Bruno Jouhier wrote:
From a dev standpoint what we need is a clean API to discriminate between types. Sometimes we want to discriminate between objects (mutable) and values (immutable), sometimes between functions and non functions, sometimes between numbers, strings and others, etc. And we don't want to have to write an extra test to exclude null from objects.

As we cannot break the existing typeof and its little warts,

While we can't change typeof null without opt-in, there's good reason to believe we can extend the co-domain of typeof:

* IE had non-standard results.

* Extant code does not therefore not exhaustively enumerate result value cases.

* Code does depend on the ==/=== invariant which motivates new typeof results for value objects (along with usability).

could we introduce a new call, something like Object.typeInfo(x), that would return a little hash like:

{ type: "int64", immutable: true, number: true, ... }
{ type: "string", immutable: true, number: false, ... }
{ type: "array", immutable: false, number, false, ... }

The first field is and should be what typeof returns.

What does "immutable" mean?

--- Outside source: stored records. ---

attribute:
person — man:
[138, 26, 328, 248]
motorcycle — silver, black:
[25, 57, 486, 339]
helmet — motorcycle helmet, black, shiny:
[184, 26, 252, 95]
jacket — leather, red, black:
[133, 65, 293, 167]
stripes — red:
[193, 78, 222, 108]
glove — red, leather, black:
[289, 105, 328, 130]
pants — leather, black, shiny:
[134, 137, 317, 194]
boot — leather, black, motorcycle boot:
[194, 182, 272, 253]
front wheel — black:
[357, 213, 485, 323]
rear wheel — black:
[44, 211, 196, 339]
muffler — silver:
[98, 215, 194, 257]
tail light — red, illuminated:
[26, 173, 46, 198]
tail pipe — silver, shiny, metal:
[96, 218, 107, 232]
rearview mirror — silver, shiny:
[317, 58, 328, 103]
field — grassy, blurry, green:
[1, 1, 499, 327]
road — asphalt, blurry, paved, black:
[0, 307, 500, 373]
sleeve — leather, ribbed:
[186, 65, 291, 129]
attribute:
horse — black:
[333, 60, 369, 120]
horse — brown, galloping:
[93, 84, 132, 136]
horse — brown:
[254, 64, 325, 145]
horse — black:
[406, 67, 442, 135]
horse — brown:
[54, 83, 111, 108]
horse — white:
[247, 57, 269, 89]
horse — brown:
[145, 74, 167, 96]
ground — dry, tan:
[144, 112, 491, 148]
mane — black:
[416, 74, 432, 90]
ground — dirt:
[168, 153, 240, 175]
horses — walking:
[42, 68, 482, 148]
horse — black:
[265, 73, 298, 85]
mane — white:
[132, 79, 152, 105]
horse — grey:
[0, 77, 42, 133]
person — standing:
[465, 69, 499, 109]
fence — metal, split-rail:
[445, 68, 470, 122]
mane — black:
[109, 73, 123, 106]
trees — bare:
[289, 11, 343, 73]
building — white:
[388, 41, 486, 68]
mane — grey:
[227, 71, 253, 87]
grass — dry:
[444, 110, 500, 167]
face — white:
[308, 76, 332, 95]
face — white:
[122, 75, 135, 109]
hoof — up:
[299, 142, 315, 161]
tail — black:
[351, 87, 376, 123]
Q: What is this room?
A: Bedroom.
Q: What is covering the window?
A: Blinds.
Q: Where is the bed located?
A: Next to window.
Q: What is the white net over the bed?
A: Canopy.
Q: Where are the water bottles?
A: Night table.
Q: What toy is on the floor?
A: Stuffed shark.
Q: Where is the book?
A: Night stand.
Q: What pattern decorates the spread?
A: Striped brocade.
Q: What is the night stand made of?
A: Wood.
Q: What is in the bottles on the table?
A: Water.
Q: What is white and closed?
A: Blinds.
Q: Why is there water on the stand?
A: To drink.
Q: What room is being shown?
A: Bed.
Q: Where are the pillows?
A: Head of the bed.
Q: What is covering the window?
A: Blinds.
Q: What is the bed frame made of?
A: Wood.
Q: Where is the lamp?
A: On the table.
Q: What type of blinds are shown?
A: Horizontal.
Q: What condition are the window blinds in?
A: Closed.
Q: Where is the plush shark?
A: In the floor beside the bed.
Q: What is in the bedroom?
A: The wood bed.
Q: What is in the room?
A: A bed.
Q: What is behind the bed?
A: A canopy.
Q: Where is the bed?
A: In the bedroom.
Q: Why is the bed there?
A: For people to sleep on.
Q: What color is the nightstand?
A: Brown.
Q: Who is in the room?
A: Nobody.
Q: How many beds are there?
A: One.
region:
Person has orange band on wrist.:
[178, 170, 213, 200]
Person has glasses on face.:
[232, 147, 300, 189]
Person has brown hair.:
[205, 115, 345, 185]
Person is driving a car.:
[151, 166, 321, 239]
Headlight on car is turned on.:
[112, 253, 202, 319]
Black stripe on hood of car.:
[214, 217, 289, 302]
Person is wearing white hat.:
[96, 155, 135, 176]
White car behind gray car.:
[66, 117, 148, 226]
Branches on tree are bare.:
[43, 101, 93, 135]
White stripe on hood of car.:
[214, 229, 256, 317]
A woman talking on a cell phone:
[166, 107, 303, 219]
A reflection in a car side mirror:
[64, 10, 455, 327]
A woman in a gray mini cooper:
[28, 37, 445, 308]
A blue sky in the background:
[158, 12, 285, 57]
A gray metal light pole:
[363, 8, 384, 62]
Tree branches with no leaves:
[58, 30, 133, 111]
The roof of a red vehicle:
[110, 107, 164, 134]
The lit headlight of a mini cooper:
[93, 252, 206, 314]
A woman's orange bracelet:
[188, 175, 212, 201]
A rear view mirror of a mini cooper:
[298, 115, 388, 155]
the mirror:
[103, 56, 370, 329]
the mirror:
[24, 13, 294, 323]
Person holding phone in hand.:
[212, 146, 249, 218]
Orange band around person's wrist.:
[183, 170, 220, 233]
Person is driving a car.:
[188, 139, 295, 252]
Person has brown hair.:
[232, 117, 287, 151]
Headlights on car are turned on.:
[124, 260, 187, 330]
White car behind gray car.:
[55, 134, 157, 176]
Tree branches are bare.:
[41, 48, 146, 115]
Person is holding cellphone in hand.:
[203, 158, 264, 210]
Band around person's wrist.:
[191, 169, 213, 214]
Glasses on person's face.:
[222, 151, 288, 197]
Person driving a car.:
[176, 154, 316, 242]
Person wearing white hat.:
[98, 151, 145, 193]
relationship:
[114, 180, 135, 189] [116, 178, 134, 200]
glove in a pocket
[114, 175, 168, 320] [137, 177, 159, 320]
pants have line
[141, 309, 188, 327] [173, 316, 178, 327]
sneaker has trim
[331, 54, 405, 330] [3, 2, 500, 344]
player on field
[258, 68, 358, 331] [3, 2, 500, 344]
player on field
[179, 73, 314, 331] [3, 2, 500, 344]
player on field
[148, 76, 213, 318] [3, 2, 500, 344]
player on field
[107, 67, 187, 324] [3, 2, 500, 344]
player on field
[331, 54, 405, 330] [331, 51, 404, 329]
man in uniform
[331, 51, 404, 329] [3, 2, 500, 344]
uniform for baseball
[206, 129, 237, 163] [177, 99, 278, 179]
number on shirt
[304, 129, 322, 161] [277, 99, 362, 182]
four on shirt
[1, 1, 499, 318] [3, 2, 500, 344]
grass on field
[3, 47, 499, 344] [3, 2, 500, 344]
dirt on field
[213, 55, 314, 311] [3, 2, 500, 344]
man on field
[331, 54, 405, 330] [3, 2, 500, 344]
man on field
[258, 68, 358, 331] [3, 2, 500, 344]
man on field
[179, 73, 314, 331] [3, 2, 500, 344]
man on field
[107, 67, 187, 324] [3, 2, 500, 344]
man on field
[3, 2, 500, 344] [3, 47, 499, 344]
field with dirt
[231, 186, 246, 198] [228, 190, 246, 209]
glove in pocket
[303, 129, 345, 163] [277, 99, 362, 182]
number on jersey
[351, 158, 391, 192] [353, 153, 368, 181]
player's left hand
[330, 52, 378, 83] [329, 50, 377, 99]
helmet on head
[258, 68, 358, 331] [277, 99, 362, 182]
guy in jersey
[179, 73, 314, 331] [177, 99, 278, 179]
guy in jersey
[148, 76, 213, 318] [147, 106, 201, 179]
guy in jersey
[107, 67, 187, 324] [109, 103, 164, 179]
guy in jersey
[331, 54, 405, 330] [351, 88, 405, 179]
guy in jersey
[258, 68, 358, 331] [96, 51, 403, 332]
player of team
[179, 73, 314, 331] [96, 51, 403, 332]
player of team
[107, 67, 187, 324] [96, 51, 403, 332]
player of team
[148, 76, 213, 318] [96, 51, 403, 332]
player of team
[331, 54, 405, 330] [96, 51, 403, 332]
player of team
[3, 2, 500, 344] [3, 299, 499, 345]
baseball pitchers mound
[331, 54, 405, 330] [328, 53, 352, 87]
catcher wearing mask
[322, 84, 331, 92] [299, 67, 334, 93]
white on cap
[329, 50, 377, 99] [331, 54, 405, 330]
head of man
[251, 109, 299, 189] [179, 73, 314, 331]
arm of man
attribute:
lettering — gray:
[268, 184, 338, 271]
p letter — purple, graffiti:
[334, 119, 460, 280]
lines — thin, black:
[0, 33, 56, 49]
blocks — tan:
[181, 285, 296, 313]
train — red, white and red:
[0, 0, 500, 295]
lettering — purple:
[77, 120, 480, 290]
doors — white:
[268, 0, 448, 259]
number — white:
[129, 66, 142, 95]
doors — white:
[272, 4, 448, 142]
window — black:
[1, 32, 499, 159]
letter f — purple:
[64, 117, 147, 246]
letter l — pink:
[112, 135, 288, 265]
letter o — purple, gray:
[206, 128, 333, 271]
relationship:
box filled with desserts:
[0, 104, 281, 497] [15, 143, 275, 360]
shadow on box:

We already have Object.isFrozen, etc., in ES5.

The "number" field is misleading in light of typeof 3.14 == "number".

The idea it to have boolean flags like immutable/number/... to categorize types. This way we can discriminate by testing a flag instead of having to test complex combinations of typeof, Array.isArray, etc.

Why would any code need to test combinations of those things to deal with value objects?

Array.isArray is irrelevant to value objects, but if you want typeof to return "array" for Array instances (how about subclasses of Array? How about array-likes?) that could be a separate opt-in. But those parenthetical questions need answers first.

There's no single typeof result that can tell all interesting facts about any value, especially composite values such as objects. OTOH there are good reasons to keep typeof working, and to minimize new APIs (as always) against *use cases*.

What are the use-cases -- let's say code examples from the field, or synthetic ones -- that you have in mind for your proposed API?